Hexe, ich möchte, daß du ihm einen Heilzauber zur Blutstillung über sein Auge und das ganze Gesicht sprichst. Er hat eine große Wunde dort, und er darf sich keinen weiteren Blutverlußt erlauben !
Ich habe einen anstrengenden Zauber gewirkt, um seine Verletzungen genau untersuchen zu können - jetzt brauche ich Ruhe ! Ich lege mich jetzt schlafen, und ihr weckt mich, wenn der Wächter aufwacht !"
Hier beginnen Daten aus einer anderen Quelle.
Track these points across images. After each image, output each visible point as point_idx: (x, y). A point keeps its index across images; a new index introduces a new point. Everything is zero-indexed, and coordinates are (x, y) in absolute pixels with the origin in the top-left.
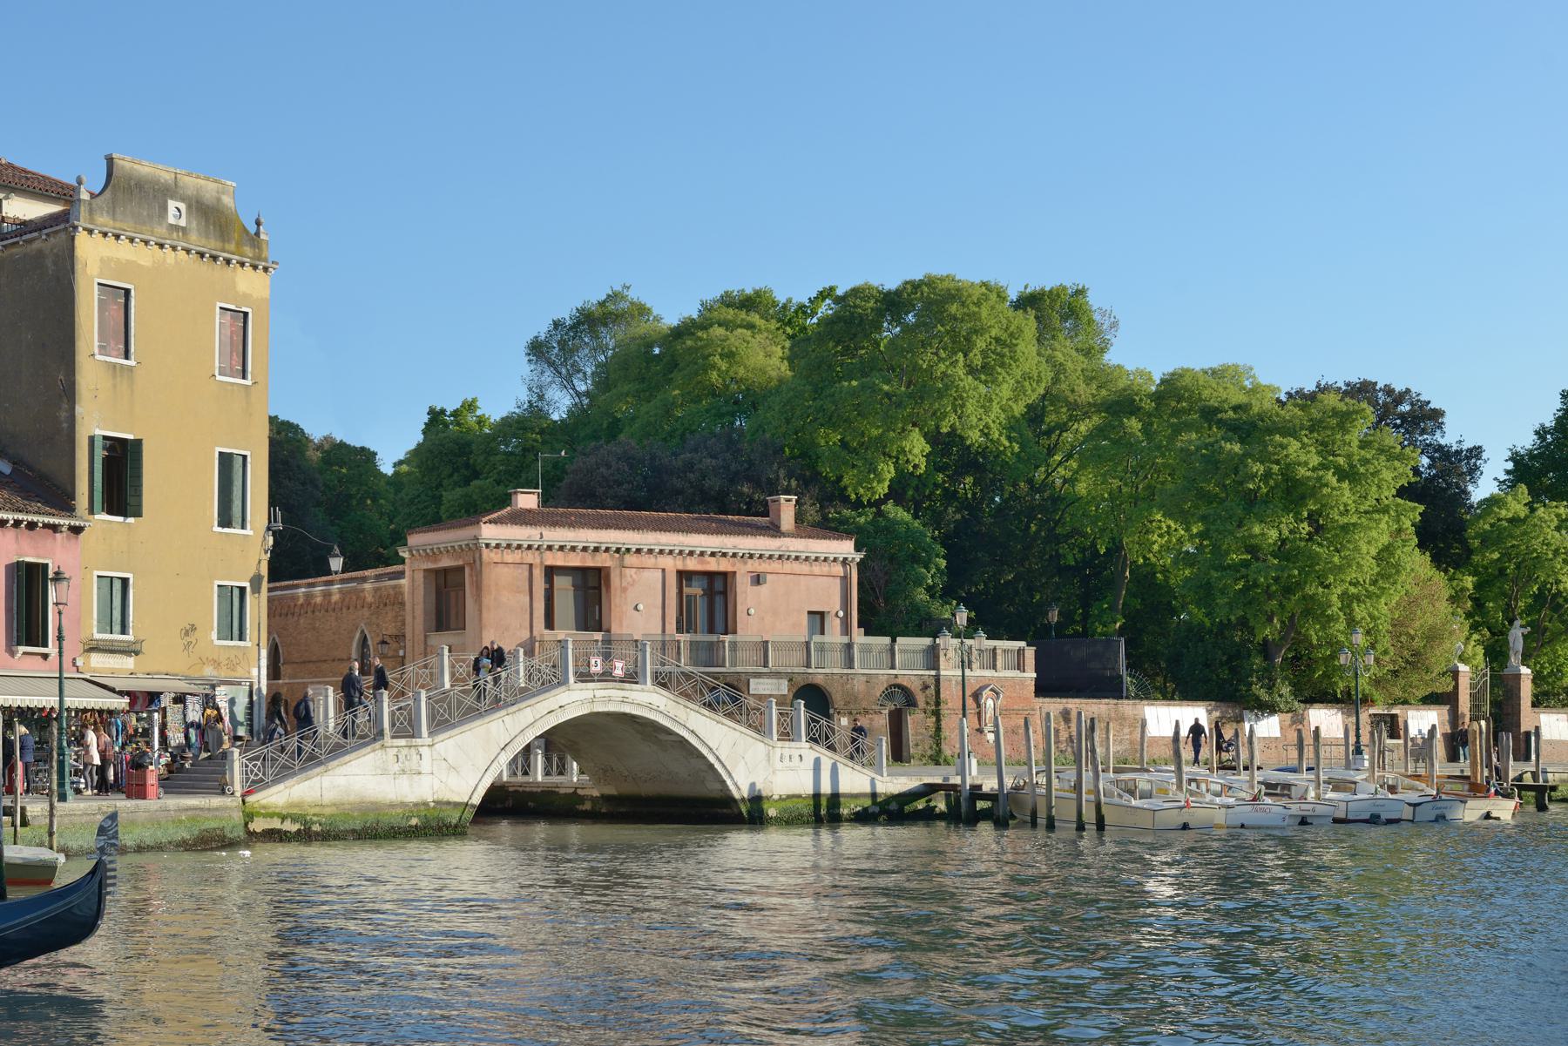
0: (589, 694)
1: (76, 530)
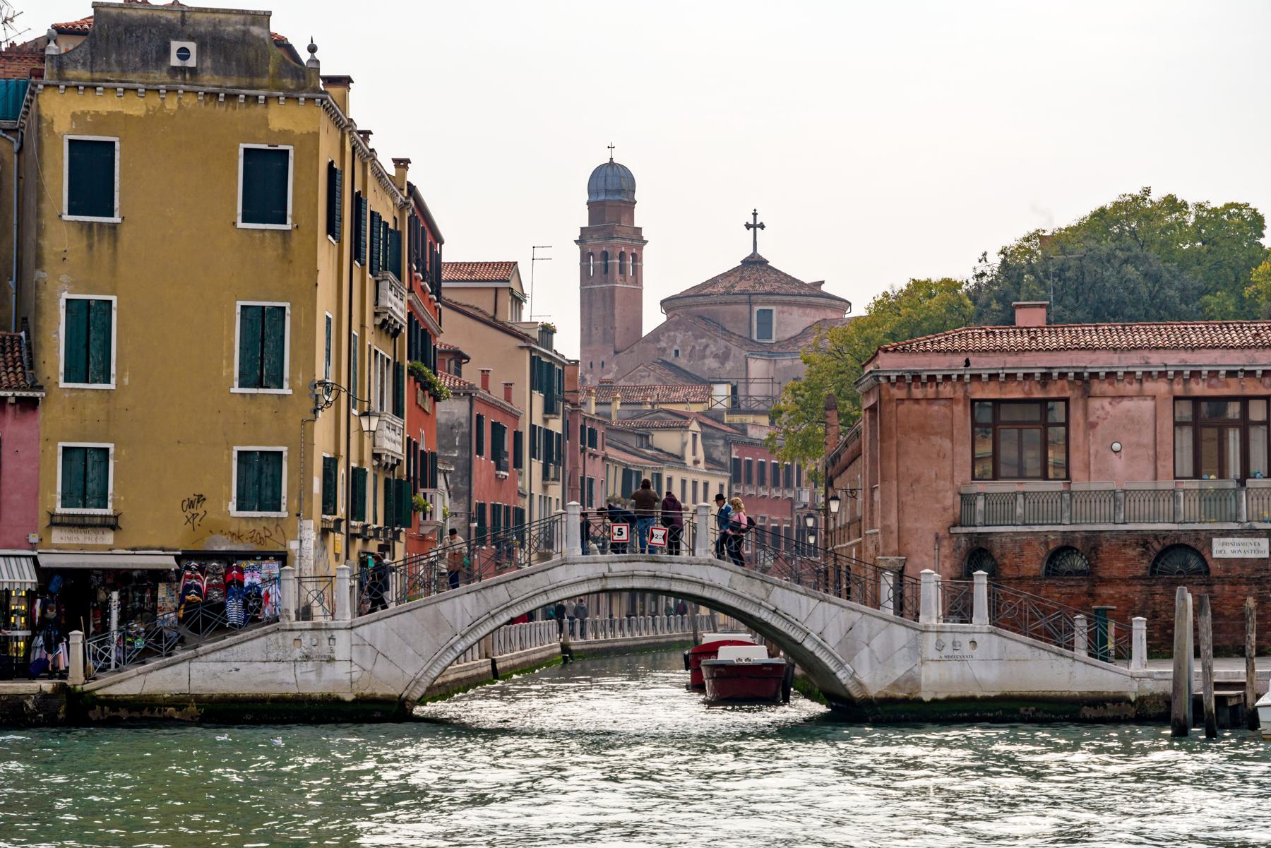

Damit erhebt sich Mkele aus ihrem breiten, fast thronartigen Stuhl, und zieht die Decken und Tücher zur Seite, während der verletzte Wächter auf seiner Bahre von ein paar Helfern herausgetragen und an eine besondere Stelle in der Nähe der Türe zu Mkeles Kammer gelegt wird. Dort spricht die "Hexe" ihren Zauberspruch, bevor sie sich selbst ein wenig ausruht.
Mkele aber verschwindet nach einem prüfenden Blick über die Halle in ihrer Kammer. Sie fühlt sich diesmal wirklich erschöpft, und wird nun ein paar Stunden schlafen. Sie weiß, daß sie den Helfern in der Halle vertrauen kann, denn sie hat sie selbst ausgesucht.